Segment Start: INPUT
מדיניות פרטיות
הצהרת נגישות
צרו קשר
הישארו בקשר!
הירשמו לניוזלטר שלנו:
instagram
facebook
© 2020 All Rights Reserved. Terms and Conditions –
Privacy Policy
Segment End: INPUT
DIRECTIONS
Give the text from the records above as a Markdown table with two columns, "Row" for a running number and "Line" for each line, leaving out any blank lines.

OUTPUT
| Row | Line |
|---|---|
| 1 | מדיניות פרטיות |
| 2 | הצהרת נגישות |
| 3 | צרו קשר |
| 4 | הישארו בקשר! |
| 5 | הירשמו לניוזלטר שלנו: |
| 6 | instagram |
| 7 | facebook |
| 8 | © 2020 All Rights Reserved. Terms and Conditions – |
| 9 | Privacy Policy |